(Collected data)
☆ ☆ ☆ ☆
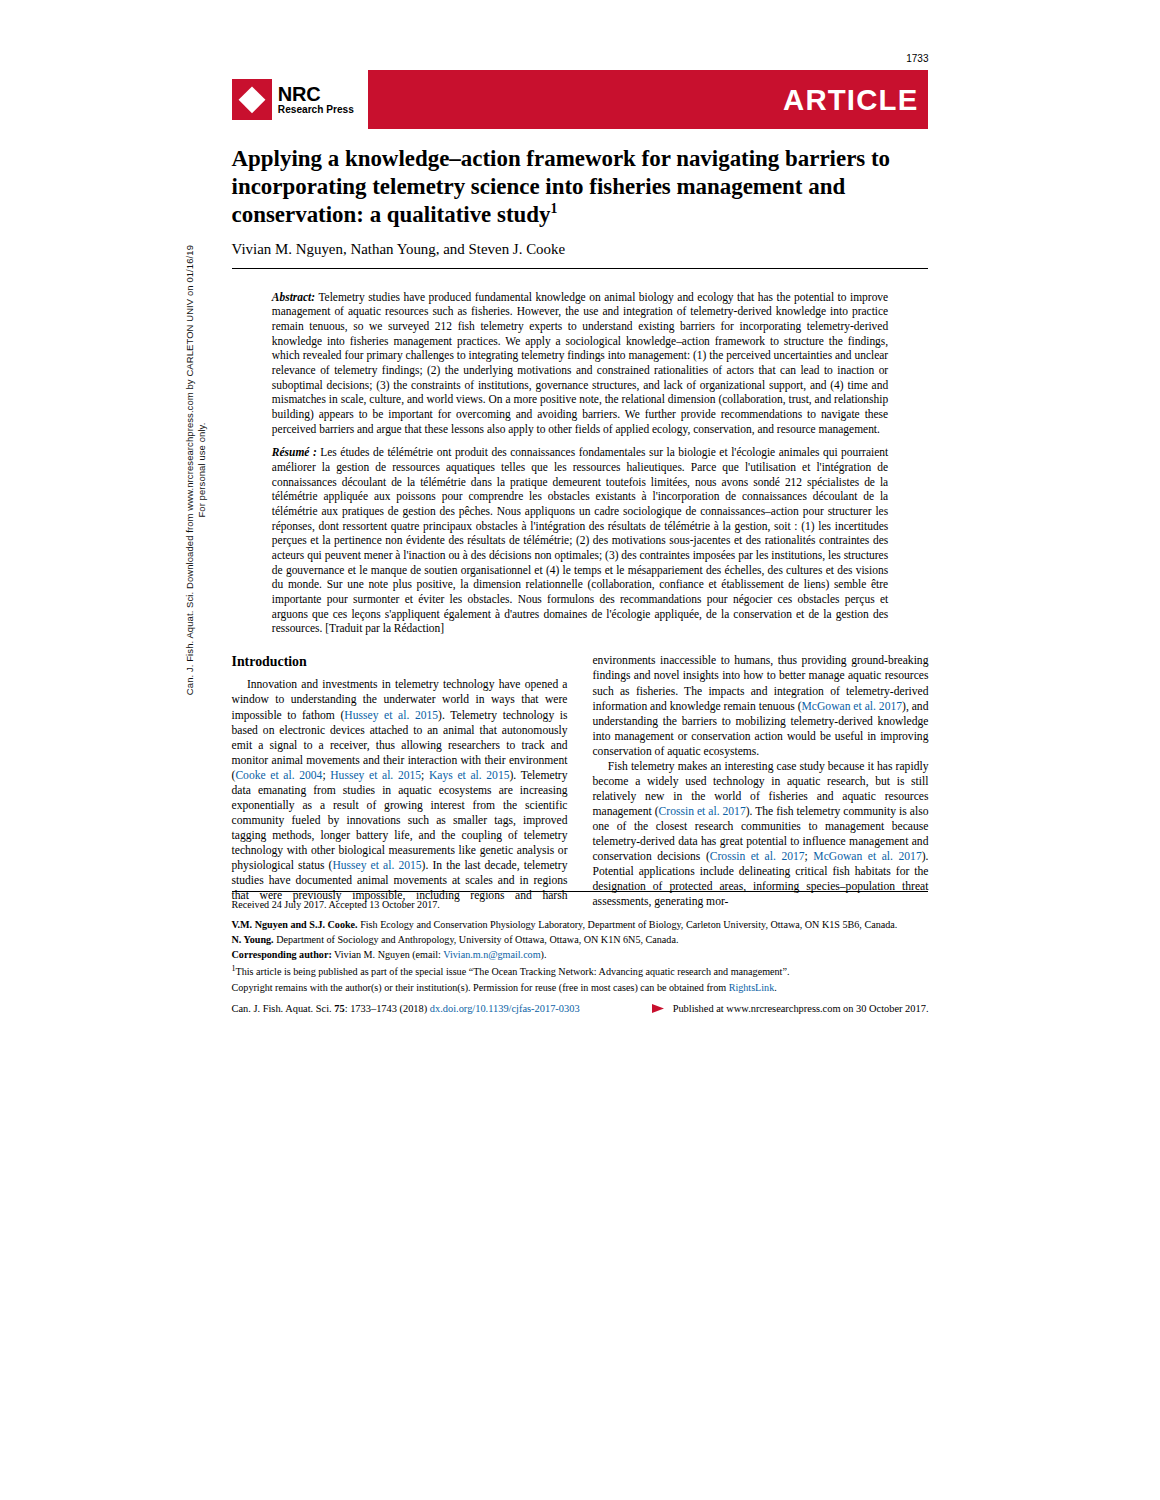Can. J. Fish. Aquat. Sci. Downloaded from www.nrcresearchpress.com by CARLETON UNIV on 01/16/19 For personal use only.
1733
NRC
Research Press
ARTICLE
Applying a knowledge–action framework for navigating barriers to incorporating telemetry science into fisheries management and conservation: a qualitative study1
Vivian M. Nguyen, Nathan Young, and Steven J. Cooke
Abstract: Telemetry studies have produced fundamental knowledge on animal biology and ecology that has the potential to improve management of aquatic resources such as fisheries. However, the use and integration of telemetry-derived knowledge into practice remain tenuous, so we surveyed 212 fish telemetry experts to understand existing barriers for incorporating telemetry-derived knowledge into fisheries management practices. We apply a sociological knowledge–action framework to structure the findings, which revealed four primary challenges to integrating telemetry findings into management: (1) the perceived uncertainties and unclear relevance of telemetry findings; (2) the underlying motivations and constrained rationalities of actors that can lead to inaction or suboptimal decisions; (3) the constraints of institutions, governance structures, and lack of organizational support, and (4) time and mismatches in scale, culture, and world views. On a more positive note, the relational dimension (collaboration, trust, and relationship building) appears to be important for overcoming and avoiding barriers. We further provide recommendations to navigate these perceived barriers and argue that these lessons also apply to other fields of applied ecology, conservation, and resource management.
Résumé : Les études de télémétrie ont produit des connaissances fondamentales sur la biologie et l'écologie animales qui pourraient améliorer la gestion de ressources aquatiques telles que les ressources halieutiques. Parce que l'utilisation et l'intégration de connaissances découlant de la télémétrie dans la pratique demeurent toutefois limitées, nous avons sondé 212 spécialistes de la télémétrie appliquée aux poissons pour comprendre les obstacles existants à l'incorporation de connaissances découlant de la télémétrie aux pratiques de gestion des pêches. Nous appliquons un cadre sociologique de connaissances–action pour structurer les réponses, dont ressortent quatre principaux obstacles à l'intégration des résultats de télémétrie à la gestion, soit : (1) les incertitudes perçues et la pertinence non évidente des résultats de télémétrie; (2) des motivations sous-jacentes et des rationalités contraintes des acteurs qui peuvent mener à l'inaction ou à des décisions non optimales; (3) des contraintes imposées par les institutions, les structures de gouvernance et le manque de soutien organisationnel et (4) le temps et le mésappariement des échelles, des cultures et des visions du monde. Sur une note plus positive, la dimension relationnelle (collaboration, confiance et établissement de liens) semble être importante pour surmonter et éviter les obstacles. Nous formulons des recommandations pour négocier ces obstacles perçus et arguons que ces leçons s'appliquent également à d'autres domaines de l'écologie appliquée, de la conservation et de la gestion des ressources. [Traduit par la Rédaction]
Introduction
Innovation and investments in telemetry technology have opened a window to understanding the underwater world in ways that were impossible to fathom (Hussey et al. 2015). Telemetry technology is based on electronic devices attached to an animal that autonomously emit a signal to a receiver, thus allowing researchers to track and monitor animal movements and their interaction with their environment (Cooke et al. 2004; Hussey et al. 2015; Kays et al. 2015). Telemetry data emanating from studies in aquatic ecosystems are increasing exponentially as a result of growing interest from the scientific community fueled by innovations such as smaller tags, improved tagging methods, longer battery life, and the coupling of telemetry technology with other biological measurements like genetic analysis or physiological status (Hussey et al. 2015). In the last decade, telemetry studies have documented animal movements at scales and in regions that were previously impossible, including regions and harsh environments inaccessible to humans, thus providing ground-breaking findings and novel insights into how to better manage aquatic resources such as fisheries. The impacts and integration of telemetry-derived information and knowledge remain tenuous (McGowan et al. 2017), and understanding the barriers to mobilizing telemetry-derived knowledge into management or conservation action would be useful in improving conservation of aquatic ecosystems.
Fish telemetry makes an interesting case study because it has rapidly become a widely used technology in aquatic research, but is still relatively new in the world of fisheries and aquatic resources management (Crossin et al. 2017). The fish telemetry community is also one of the closest research communities to management because telemetry-derived data has great potential to influence management and conservation decisions (Crossin et al. 2017; McGowan et al. 2017). Potential applications include delineating critical fish habitats for the designation of protected areas, informing species–population threat assessments, generating mor-
Received 24 July 2017. Accepted 13 October 2017.
V.M. Nguyen and S.J. Cooke. Fish Ecology and Conservation Physiology Laboratory, Department of Biology, Carleton University, Ottawa, ON K1S 5B6, Canada.
N. Young. Department of Sociology and Anthropology, University of Ottawa, Ottawa, ON K1N 6N5, Canada.
Corresponding author: Vivian M. Nguyen (email: Vivian.m.n@gmail.com).
1 This article is being published as part of the special issue “The Ocean Tracking Network: Advancing aquatic research and management”.
Copyright remains with the author(s) or their institution(s). Permission for reuse (free in most cases) can be obtained from RightsLink.
Can. J. Fish. Aquat. Sci. 75: 1733–1743 (2018) dx.doi.org/10.1139/cjfas-2017-0303
Published at www.nrcresearchpress.com on 30 October 2017.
☆ ☆ ☆ ☆
■ **What this task involves**: Reproduce every record above exactly, but leave out the pictures.

■ **Solution to this problem**:
Can. J. Fish. Aquat. Sci. Downloaded from www.nrcresearchpress.com by CARLETON UNIV on 01/16/19 For personal use only.
1733
NRC
Research Press
ARTICLE
Applying a knowledge–action framework for navigating barriers to incorporating telemetry science into fisheries management and conservation: a qualitative study1
Vivian M. Nguyen, Nathan Young, and Steven J. Cooke
Abstract: Telemetry studies have produced fundamental knowledge on animal biology and ecology that has the potential to improve management of aquatic resources such as fisheries. However, the use and integration of telemetry-derived knowledge into practice remain tenuous, so we surveyed 212 fish telemetry experts to understand existing barriers for incorporating telemetry-derived knowledge into fisheries management practices. We apply a sociological knowledge–action framework to structure the findings, which revealed four primary challenges to integrating telemetry findings into management: (1) the perceived uncertainties and unclear relevance of telemetry findings; (2) the underlying motivations and constrained rationalities of actors that can lead to inaction or suboptimal decisions; (3) the constraints of institutions, governance structures, and lack of organizational support, and (4) time and mismatches in scale, culture, and world views. On a more positive note, the relational dimension (collaboration, trust, and relationship building) appears to be important for overcoming and avoiding barriers. We further provide recommendations to navigate these perceived barriers and argue that these lessons also apply to other fields of applied ecology, conservation, and resource management.
Résumé : Les études de télémétrie ont produit des connaissances fondamentales sur la biologie et l'écologie animales qui pourraient améliorer la gestion de ressources aquatiques telles que les ressources halieutiques. Parce que l'utilisation et l'intégration de connaissances découlant de la télémétrie dans la pratique demeurent toutefois limitées, nous avons sondé 212 spécialistes de la télémétrie appliquée aux poissons pour comprendre les obstacles existants à l'incorporation de connaissances découlant de la télémétrie aux pratiques de gestion des pêches. Nous appliquons un cadre sociologique de connaissances–action pour structurer les réponses, dont ressortent quatre principaux obstacles à l'intégration des résultats de télémétrie à la gestion, soit : (1) les incertitudes perçues et la pertinence non évidente des résultats de télémétrie; (2) des motivations sous-jacentes et des rationalités contraintes des acteurs qui peuvent mener à l'inaction ou à des décisions non optimales; (3) des contraintes imposées par les institutions, les structures de gouvernance et le manque de soutien organisationnel et (4) le temps et le mésappariement des échelles, des cultures et des visions du monde. Sur une note plus positive, la dimension relationnelle (collaboration, confiance et établissement de liens) semble être importante pour surmonter et éviter les obstacles. Nous formulons des recommandations pour négocier ces obstacles perçus et arguons que ces leçons s'appliquent également à d'autres domaines de l'écologie appliquée, de la conservation et de la gestion des ressources. [Traduit par la Rédaction]
Introduction
Innovation and investments in telemetry technology have opened a window to understanding the underwater world in ways that were impossible to fathom (Hussey et al. 2015). Telemetry technology is based on electronic devices attached to an animal that autonomously emit a signal to a receiver, thus allowing researchers to track and monitor animal movements and their interaction with their environment (Cooke et al. 2004; Hussey et al. 2015; Kays et al. 2015). Telemetry data emanating from studies in aquatic ecosystems are increasing exponentially as a result of growing interest from the scientific community fueled by innovations such as smaller tags, improved tagging methods, longer battery life, and the coupling of telemetry technology with other biological measurements like genetic analysis or physiological status (Hussey et al. 2015). In the last decade, telemetry studies have documented animal movements at scales and in regions that were previously impossible, including regions and harsh environments inaccessible to humans, thus providing ground-breaking findings and novel insights into how to better manage aquatic resources such as fisheries. The impacts and integration of telemetry-derived information and knowledge remain tenuous (McGowan et al. 2017), and understanding the barriers to mobilizing telemetry-derived knowledge into management or conservation action would be useful in improving conservation of aquatic ecosystems.
Fish telemetry makes an interesting case study because it has rapidly become a widely used technology in aquatic research, but is still relatively new in the world of fisheries and aquatic resources management (Crossin et al. 2017). The fish telemetry community is also one of the closest research communities to management because telemetry-derived data has great potential to influence management and conservation decisions (Crossin et al. 2017; McGowan et al. 2017). Potential applications include delineating critical fish habitats for the designation of protected areas, informing species–population threat assessments, generating mor-
Received 24 July 2017. Accepted 13 October 2017.
V.M. Nguyen and S.J. Cooke. Fish Ecology and Conservation Physiology Laboratory, Department of Biology, Carleton University, Ottawa, ON K1S 5B6, Canada.
N. Young. Department of Sociology and Anthropology, University of Ottawa, Ottawa, ON K1N 6N5, Canada.
Corresponding author: Vivian M. Nguyen (email: Vivian.m.n@gmail.com).
1 This article is being published as part of the special issue “The Ocean Tracking Network: Advancing aquatic research and management”.
Copyright remains with the author(s) or their institution(s). Permission for reuse (free in most cases) can be obtained from RightsLink.
Can. J. Fish. Aquat. Sci. 75: 1733–1743 (2018) dx.doi.org/10.1139/cjfas-2017-0303
Published at www.nrcresearchpress.com on 30 October 2017.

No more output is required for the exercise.